### SOURCE DOCUMENT
^^^^

Figure 4 with 4 supplements
Beta bursts activity propagates along one of two axes, which have distinct bursts properties.

(a) Polar probability histogram showing the probability distribution of burst direction in MNI space. Probability distributions were calculated for each subject individually and then averaged (dark grey line, N=8). Variability across subjects is expressed as standard deviation from the mean (light grey area). To estimate the dominant propagation directions, a mixture of von Mises functions was fitted to the averaged probability distribution (arrows). The four functions lie on two axes. One axis has an anterior–posterior orientation which is approximately perpendicular to the orientation of the central sulcus (a-p), while the other axis runs in approximately medial–lateral orientation which is approximately parallel to the orientation of the central sulcus (m-l). (b) Burst occurrence, burst amplitude, burst extent, and burst speed differ as a function of propagation direction. Medians are shown for each subject (circles) and the mean across the subjects’ medians (squares). (c) Burst location differs as a function of burst direction. Burst location is described by two principal components (PCs) of the Cartesian coordinates of the centre of the burst. For each of the two PCs, the surface plot of the component structure and the probability distributions of the PC score are shown. Probability distributions were calculated for each subject individually and then averaged (dark line, N=8). Variability across subjects is expressed as standard deviation from the mean (light area). Bursts with a direction parallel to the CS, relative to bursts with a direction perpendicular to the CS, are located more centrally in the region of interest (ROI). CS, central sulcus; S1, primary sensory cortex; M1, primary motor cortex; PM, premotor cortex.

Figure 4—figure supplement 1
Length and angle are highly replicable for all four von Mises functions across halves of the data.

(a) Histogram of the four van Mises functions across repetitions and halves. (b) Split-half reliability for angle (top) and length (bottom) for each van Mises function. (c) Difference between the two halves for all four van Mises functions. For angle, the angular difference (top) and for length the percentage difference in length (bottom) is reported.

Figure 4—figure supplement 2
Reducing temporal duration, frequency spread, and apparent spatial width to burst extend using principal component analysis (PCA).

(a) Temporal duration, frequency spread, and apparent spatial width are highly correlated across bursts. Coloured lines represent the least-squares fit for each subject, and shaded areas indicate 95% confidence intervals. (b) Correlation matrix, whereby the Pearson correlation is averaged across subjects within each cell. (c) Variance explained by each principal component.

^^^^

### DATA EXCERPTS
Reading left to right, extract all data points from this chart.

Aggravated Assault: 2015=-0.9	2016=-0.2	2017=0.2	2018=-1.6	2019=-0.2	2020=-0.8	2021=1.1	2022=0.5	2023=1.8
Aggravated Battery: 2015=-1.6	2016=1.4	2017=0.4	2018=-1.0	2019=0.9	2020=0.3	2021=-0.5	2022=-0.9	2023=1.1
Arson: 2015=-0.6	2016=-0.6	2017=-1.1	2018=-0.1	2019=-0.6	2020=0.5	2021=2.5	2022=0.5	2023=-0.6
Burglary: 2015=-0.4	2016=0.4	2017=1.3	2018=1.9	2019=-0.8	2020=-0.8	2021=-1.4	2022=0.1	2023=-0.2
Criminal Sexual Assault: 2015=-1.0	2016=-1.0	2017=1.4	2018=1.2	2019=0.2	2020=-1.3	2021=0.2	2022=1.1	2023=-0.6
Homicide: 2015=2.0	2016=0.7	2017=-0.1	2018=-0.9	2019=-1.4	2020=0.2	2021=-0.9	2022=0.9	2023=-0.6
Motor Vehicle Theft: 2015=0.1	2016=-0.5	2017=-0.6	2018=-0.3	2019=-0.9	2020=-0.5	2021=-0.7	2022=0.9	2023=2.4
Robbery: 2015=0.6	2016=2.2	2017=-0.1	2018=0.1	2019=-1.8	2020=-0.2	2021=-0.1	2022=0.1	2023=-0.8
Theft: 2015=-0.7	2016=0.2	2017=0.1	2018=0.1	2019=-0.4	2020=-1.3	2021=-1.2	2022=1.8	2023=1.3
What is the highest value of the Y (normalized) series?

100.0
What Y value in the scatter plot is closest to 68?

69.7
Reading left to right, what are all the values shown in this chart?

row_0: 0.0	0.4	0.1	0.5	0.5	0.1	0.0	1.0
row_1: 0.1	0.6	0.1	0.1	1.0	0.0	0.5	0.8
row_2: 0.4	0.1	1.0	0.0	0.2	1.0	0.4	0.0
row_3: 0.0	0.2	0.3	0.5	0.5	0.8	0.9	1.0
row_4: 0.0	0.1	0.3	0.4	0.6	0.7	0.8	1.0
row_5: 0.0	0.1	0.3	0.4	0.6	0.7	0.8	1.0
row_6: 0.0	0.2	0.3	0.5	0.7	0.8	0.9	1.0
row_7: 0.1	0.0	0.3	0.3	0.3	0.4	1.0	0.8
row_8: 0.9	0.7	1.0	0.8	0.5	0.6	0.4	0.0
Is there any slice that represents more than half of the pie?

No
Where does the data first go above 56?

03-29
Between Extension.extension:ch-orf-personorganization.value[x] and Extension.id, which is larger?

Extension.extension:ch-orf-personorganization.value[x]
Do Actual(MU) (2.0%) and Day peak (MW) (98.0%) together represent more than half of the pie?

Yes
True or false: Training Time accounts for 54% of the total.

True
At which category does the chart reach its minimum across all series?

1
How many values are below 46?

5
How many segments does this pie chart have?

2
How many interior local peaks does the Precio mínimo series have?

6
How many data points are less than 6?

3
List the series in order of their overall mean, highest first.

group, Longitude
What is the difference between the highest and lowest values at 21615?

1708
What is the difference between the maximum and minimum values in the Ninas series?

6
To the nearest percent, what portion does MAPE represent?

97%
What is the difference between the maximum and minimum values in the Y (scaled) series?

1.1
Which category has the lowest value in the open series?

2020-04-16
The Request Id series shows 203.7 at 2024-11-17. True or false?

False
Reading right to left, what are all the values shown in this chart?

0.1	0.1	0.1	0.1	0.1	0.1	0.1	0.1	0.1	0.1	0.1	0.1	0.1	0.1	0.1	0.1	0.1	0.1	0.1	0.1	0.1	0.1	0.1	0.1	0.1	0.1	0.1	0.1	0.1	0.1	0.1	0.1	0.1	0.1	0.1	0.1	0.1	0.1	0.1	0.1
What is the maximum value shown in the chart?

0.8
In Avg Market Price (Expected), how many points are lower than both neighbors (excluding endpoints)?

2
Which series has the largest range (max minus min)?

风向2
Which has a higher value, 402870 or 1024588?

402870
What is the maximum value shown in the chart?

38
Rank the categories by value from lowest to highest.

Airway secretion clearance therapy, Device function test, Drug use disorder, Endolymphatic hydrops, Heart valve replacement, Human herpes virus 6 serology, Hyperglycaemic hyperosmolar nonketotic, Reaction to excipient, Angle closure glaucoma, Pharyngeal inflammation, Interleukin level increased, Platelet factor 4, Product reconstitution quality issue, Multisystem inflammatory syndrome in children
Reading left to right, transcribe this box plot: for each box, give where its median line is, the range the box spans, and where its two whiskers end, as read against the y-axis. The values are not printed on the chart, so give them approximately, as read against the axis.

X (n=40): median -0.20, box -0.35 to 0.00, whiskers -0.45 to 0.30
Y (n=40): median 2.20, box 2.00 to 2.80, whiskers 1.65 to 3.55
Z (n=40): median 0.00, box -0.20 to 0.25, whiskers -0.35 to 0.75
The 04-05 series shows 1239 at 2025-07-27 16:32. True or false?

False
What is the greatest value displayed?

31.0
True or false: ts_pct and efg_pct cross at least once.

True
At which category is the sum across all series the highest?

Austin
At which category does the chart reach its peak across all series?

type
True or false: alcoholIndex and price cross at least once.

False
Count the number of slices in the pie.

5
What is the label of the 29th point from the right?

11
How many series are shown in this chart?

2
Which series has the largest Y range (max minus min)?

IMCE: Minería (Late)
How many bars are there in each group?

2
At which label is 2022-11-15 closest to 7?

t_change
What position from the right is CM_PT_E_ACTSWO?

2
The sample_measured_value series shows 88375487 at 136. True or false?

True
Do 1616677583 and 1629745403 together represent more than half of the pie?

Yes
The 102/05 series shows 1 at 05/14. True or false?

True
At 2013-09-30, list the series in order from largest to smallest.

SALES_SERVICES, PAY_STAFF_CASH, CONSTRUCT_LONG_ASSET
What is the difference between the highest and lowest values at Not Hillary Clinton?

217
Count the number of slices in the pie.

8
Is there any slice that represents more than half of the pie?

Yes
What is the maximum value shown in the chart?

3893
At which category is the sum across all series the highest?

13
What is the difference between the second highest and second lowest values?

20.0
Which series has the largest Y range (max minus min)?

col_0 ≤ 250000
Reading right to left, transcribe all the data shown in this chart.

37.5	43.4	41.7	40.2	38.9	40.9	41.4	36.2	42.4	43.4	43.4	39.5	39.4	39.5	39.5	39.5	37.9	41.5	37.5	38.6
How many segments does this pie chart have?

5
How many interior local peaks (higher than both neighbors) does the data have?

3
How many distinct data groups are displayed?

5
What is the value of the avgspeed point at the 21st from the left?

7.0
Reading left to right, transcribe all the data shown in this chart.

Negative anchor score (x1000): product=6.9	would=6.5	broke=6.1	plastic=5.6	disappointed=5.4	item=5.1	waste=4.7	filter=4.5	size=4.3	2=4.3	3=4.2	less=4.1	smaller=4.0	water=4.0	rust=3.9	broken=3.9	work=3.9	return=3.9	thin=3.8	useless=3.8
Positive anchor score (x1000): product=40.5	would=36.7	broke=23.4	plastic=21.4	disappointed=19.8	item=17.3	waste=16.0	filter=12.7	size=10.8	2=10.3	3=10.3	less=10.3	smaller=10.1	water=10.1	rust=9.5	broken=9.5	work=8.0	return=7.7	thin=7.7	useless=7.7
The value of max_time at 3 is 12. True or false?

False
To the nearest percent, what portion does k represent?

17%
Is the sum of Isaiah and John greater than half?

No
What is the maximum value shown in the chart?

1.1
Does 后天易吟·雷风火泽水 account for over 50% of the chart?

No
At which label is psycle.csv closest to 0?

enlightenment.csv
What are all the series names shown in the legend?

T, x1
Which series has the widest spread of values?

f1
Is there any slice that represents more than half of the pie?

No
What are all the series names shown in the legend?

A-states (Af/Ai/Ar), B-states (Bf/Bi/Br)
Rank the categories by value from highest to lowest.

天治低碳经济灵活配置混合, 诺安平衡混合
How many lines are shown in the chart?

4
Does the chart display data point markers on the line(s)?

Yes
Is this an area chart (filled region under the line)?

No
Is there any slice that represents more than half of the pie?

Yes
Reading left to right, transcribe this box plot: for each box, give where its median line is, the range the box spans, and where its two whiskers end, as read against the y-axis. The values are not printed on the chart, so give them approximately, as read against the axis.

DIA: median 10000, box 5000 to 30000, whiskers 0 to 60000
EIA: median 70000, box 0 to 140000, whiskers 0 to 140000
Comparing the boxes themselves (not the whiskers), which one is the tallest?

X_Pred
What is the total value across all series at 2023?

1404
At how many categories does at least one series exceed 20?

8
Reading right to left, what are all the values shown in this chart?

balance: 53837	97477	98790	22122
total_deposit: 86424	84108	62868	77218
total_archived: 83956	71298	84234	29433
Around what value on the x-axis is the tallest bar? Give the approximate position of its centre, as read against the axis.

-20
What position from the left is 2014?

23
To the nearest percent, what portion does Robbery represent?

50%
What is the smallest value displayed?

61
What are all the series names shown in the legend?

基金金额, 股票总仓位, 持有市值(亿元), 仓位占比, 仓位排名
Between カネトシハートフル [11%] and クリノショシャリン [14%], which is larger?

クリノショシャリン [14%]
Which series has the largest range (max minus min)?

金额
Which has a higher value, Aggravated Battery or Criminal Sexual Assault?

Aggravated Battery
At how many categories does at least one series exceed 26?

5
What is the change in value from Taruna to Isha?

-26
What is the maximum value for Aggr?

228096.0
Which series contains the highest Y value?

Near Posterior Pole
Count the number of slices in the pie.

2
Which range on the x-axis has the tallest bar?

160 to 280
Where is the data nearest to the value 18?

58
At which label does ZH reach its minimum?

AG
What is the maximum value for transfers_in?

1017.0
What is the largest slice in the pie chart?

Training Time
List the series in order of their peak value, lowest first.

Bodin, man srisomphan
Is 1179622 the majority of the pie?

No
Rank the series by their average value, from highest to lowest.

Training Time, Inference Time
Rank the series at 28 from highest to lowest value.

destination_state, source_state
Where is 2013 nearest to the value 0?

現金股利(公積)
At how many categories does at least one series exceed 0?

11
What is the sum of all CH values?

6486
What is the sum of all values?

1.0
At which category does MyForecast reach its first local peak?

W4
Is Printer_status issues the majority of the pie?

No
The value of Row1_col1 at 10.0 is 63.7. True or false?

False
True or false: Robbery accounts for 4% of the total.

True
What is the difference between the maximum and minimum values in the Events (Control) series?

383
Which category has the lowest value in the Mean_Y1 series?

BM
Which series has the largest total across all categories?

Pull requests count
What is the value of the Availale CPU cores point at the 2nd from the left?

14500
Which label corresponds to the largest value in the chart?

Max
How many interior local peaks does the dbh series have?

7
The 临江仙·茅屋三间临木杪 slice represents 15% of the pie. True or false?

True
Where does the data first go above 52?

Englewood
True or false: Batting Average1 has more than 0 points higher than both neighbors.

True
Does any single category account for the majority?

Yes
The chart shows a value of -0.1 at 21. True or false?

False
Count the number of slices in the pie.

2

^^^^

### WORK INSTRUCTIONS
1: In the beta burst figure legends, translate this sentence into Spanish: "Medians are shown for each subject (circles) and the mean across the subjects’ medians (squares)."
2: Write the next part of the beta burst figure legends, following on from the last sentence given.

### YOUR WRITTEN ANSWERS
1: Se muestran las medianas de cada sujeto (círculos) y la media de las medianas de los sujetos (cuadrados).

2:
Figure 4—figure supplement 3
The spatial location of a burst can be summarised by the first two principal components (PCs) of the Cartesian coordinates of the centre of the burst.

(a) For each PC, the surface plot of the component structure is shown. CS, central sulcus; S1, primary sensory cortex; M1, primary motor cortex; PM, premotor cortex. (b) Variance explained by each principal component.

Figure 4—figure supplement 4
Burst frequency and burst location are comparable for pre-movement and post-movement bursts.

Frequency centre (a) and spatial location (b) and were not significantly different between pre-movement (red) and post-movement (green) bursts. CS, central sulcus; S1, primary sensory cortex; M1, primary motor cortex; PM, premotor cortex.

Differences in pre- and post-movement beta bursts.

(a) Burst timing relative to the button press across all subjects. Each horizontal line represents one burst. Bursts are sorted by burst onset and burst duration using multiple-level sorting, yielding the burst index. Pre-movement bursts (i.e. bursts that start and end prior to the button press) are highlighted in red, post-movement bursts (i.e. bursts that start after the button press) are highlighted in green, and bursts that start prior to the button press and end after the button press are highlighted in black. (b) Number of bursts, burst amplitude, burst extent, and burst speed differ between pre- and post-movement bursts. Medians are shown for each subject (circles) and the mean across the subjects’ medians (squares). (c) Propagation direction does not differ between pre- and post-movement bursts. Shown are polar probability histograms separately for pre- and post-movement bursts. Probability distributions were calculated for each subject individually and then averaged (dark line, N=8). Variability across subjects is expressed as standard deviation from the mean (light area). Von Mises functions were fitted separately for pre- and post-movement bursts.

Figure 6 with 2 supplements
A schematic for the processing pipeline.
Figure 6—figure supplement 1
Empirical threshold to binarise beta bursts.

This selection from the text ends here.